Наконец они пришли в просторную беломраморную галерею с высокими дорическими колоннами, на которых ясно были видны красные пятна, по всей вероятности кровавые.
Тяжелые шторы свисали с аркад, защищая галерею от солнца и оставляя в полутьме группы прекрасных пальм, которые в конце помещения образовали что-то вроде рощи.
На красном шелковом диване, очень низком, полулежал на мягких подушках мужчина лет пятидесяти. У него была борода с проседью, морщинистый лоб, живой мрачный взгляд, в котором вспыхивали хищные огни, и крючковатый нос, похожий на клюв попугая.
Одежды на нем были белого шелка с золотой каймой и изумрудными пуговицами. В руке он держал кальян, украшенный жемчугом, с длинным янтарным мундштуком. Время от времени он подносил мундштук ко рту со скучающим видом и выпускал клубы дыма, резко пахнувшего розовой эссенцией.
Рядом с ним, по обеим сторонам дивана, стояли два полуобнаженных негра с фигурами атлетов. В руках они держали сверкающие сабли. Они стояли совершенно неподвижно и не отрывали глаз от старика, готовые повиноваться любому его приказу.
Барона втолкнули в галерею одного, а Железную Башку оставили у входа.
— Главнокомандующий флотом ждет тебя, — сказал офицер, который его сопровождал.
Бедный дворянин почувствовал дрожь во всех своих членах. Он хорошо знал, кто такой Кулькелуби, и не мог не испытывать ужаса.
Несмотря на это, он подошел к дивану с высоко поднятой головой, дерзко всматриваясь в ужасного покорителя Средиземноморья, перед которым все дрожали.
Кулькелуби поднялся, чтобы лучше разглядеть вновь пришедшего. Должно быть, он был в хорошем настроении, что с ним крайне редко случалось. Он оглядел юношу спокойно, не нахмурив лба, глаза его не горели яростным огнем, так хорошо знакомым его рабам.

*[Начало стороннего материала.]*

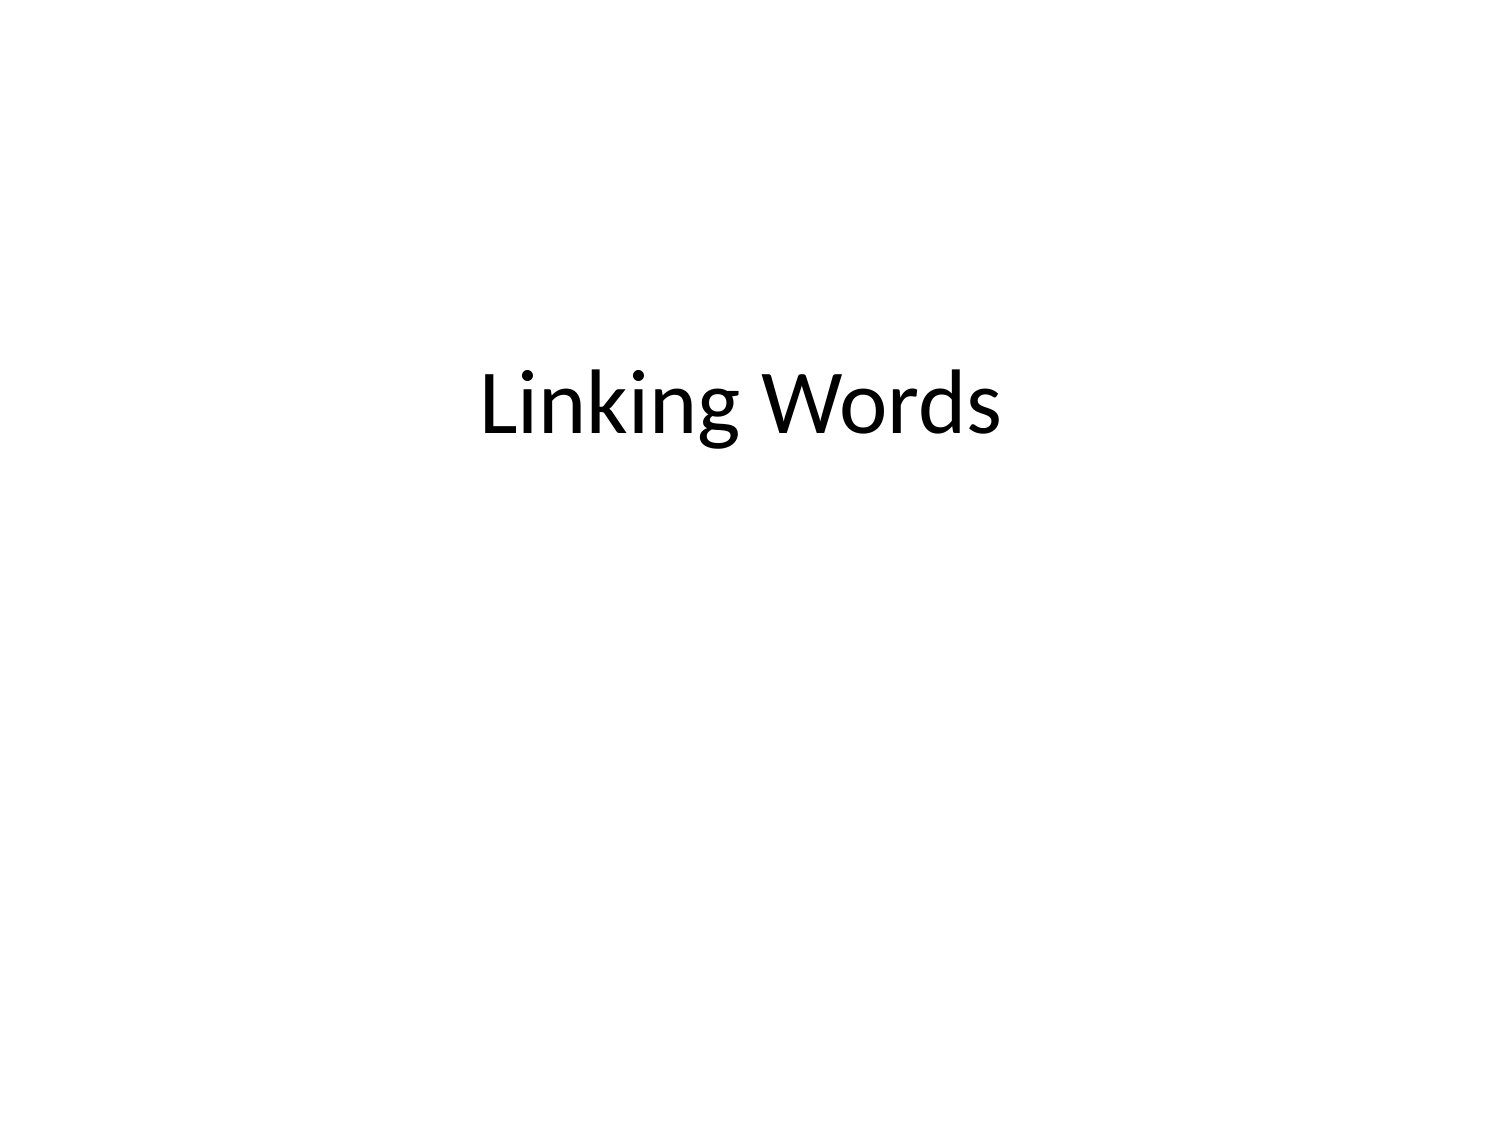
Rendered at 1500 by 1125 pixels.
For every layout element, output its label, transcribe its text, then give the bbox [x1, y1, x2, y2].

title Linking Words [76, 302, 1427, 491]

Он изучал его некоторое время очень внимательно, вдохнул два или три раза медленно и умело душистый дым своего кальяна, потом вынул из перламутрового кошелька, висевшего у него на поясе, записку и несколько раз перечел ее.
— Красивый юноша, — сказал он на хорошем итальянском с ироничной усмешкой. — Ты кто?
— Левантиец, — ответил барон.
— Христианин?
— Мусульманин.
— А почему ты ответил мне по-итальянски?
— Я говорю на этом языке, потому что торгую с итальянцами.
— Зачем ты приехал в Алжир?
— Чтобы продать груз губки, которую я купил в Дейджели.
— Где твоя лодка?
— Я послал ее в Танжер за марокканской кожей и рабатскими коврами.
— Так ты моряк?
— Да.
— И мусульманин?
— Я верую в пророка.
— Ты знаешь, почему тебя арестовали?
— Не знаю.
— На тебя поступил донос, — сказал Кулькелуби.
— Какой? — спросил барон, который был исполнен решимости отрицать все, чтобы не навлечь опасность на графиню ди Сантафьора.
— Что ты христианин.
— Тот, кто это утверждает, — несчастный лжец, — ответил барон уверенно. — Я вчера молился в мечети кружащихся дервишей.
Кулькелуби подал знак одному из негров.
Раб или, может быть, палач взял с небольшой подставки из черного дерева, инкрустированного золотом, книгу, переплетенную в красную марокканскую кожу, открыл ее и положил перед бароном.